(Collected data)
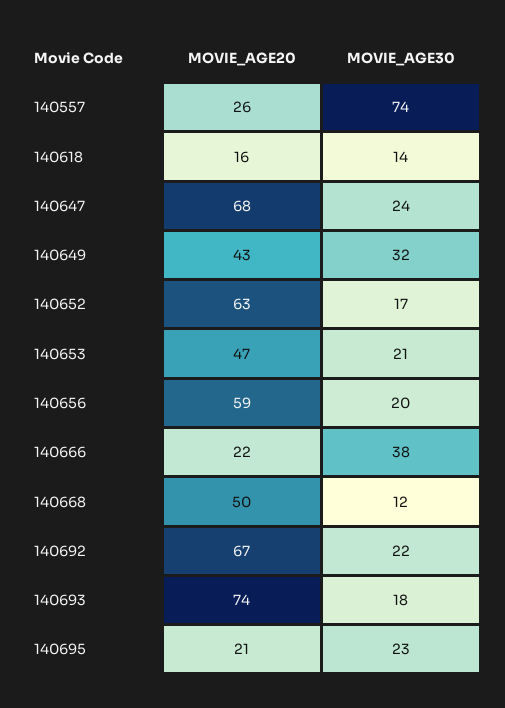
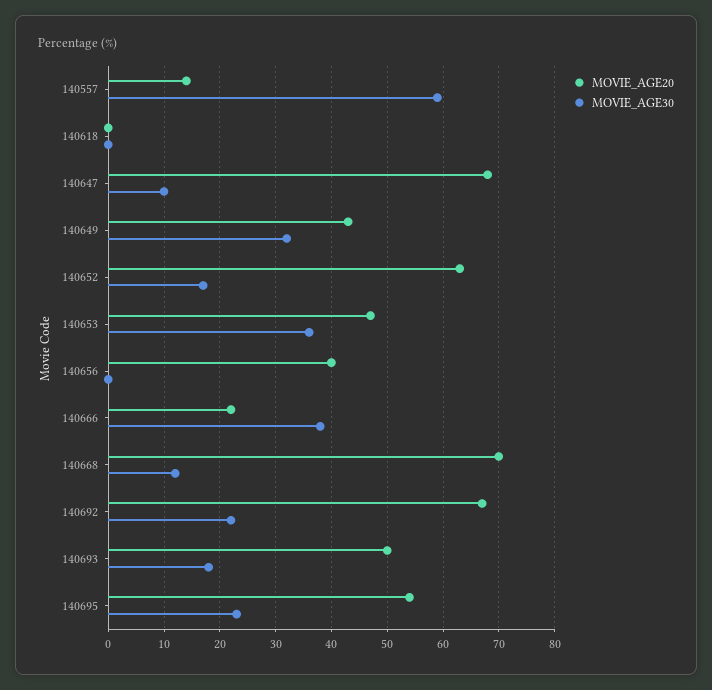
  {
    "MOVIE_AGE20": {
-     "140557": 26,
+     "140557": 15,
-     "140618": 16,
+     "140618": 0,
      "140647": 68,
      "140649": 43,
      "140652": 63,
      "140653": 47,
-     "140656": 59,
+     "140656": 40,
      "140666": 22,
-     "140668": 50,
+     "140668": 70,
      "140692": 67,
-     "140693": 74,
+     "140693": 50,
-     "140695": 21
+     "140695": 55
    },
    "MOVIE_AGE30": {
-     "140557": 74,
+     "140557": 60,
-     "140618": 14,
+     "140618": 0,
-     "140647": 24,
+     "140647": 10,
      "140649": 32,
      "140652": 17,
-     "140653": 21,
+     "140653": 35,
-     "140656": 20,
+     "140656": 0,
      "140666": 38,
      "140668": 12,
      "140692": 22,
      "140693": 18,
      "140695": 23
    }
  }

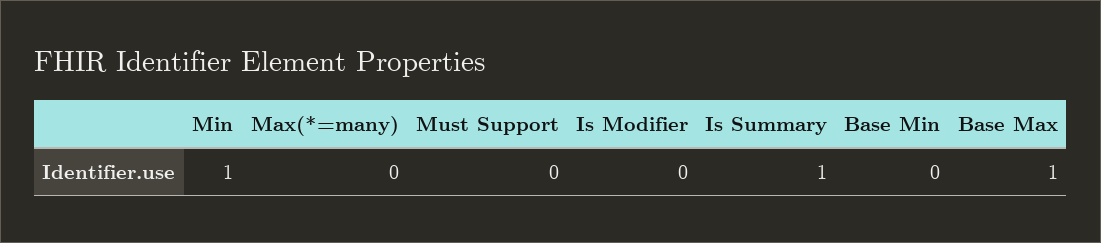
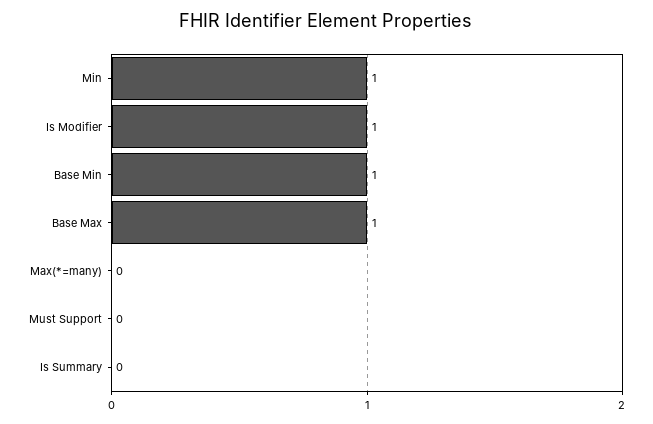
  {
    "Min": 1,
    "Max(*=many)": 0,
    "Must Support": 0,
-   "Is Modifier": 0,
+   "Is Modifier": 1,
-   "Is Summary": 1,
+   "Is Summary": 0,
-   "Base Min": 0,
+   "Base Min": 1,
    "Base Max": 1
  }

• [AIM OF THE TASK]: Exclude every picture and copy the remaining data exactly.

• [EXERCISE RESULT]:
  {
    "MOVIE_AGE20": {
-     "140557": 26,
+     "140557": 15,
-     "140618": 16,
+     "140618": 0,
      "140647": 68,
      "140649": 43,
      "140652": 63,
      "140653": 47,
-     "140656": 59,
+     "140656": 40,
      "140666": 22,
-     "140668": 50,
+     "140668": 70,
      "140692": 67,
-     "140693": 74,
+     "140693": 50,
-     "140695": 21
+     "140695": 55
    },
    "MOVIE_AGE30": {
-     "140557": 74,
+     "140557": 60,
-     "140618": 14,
+     "140618": 0,
-     "140647": 24,
+     "140647": 10,
      "140649": 32,
      "140652": 17,
-     "140653": 21,
+     "140653": 35,
-     "140656": 20,
+     "140656": 0,
      "140666": 38,
      "140668": 12,
      "140692": 22,
      "140693": 18,
      "140695": 23
    }
  }

  {
    "Min": 1,
    "Max(*=many)": 0,
    "Must Support": 0,
-   "Is Modifier": 0,
+   "Is Modifier": 1,
-   "Is Summary": 1,
+   "Is Summary": 0,
-   "Base Min": 0,
+   "Base Min": 1,
    "Base Max": 1
  }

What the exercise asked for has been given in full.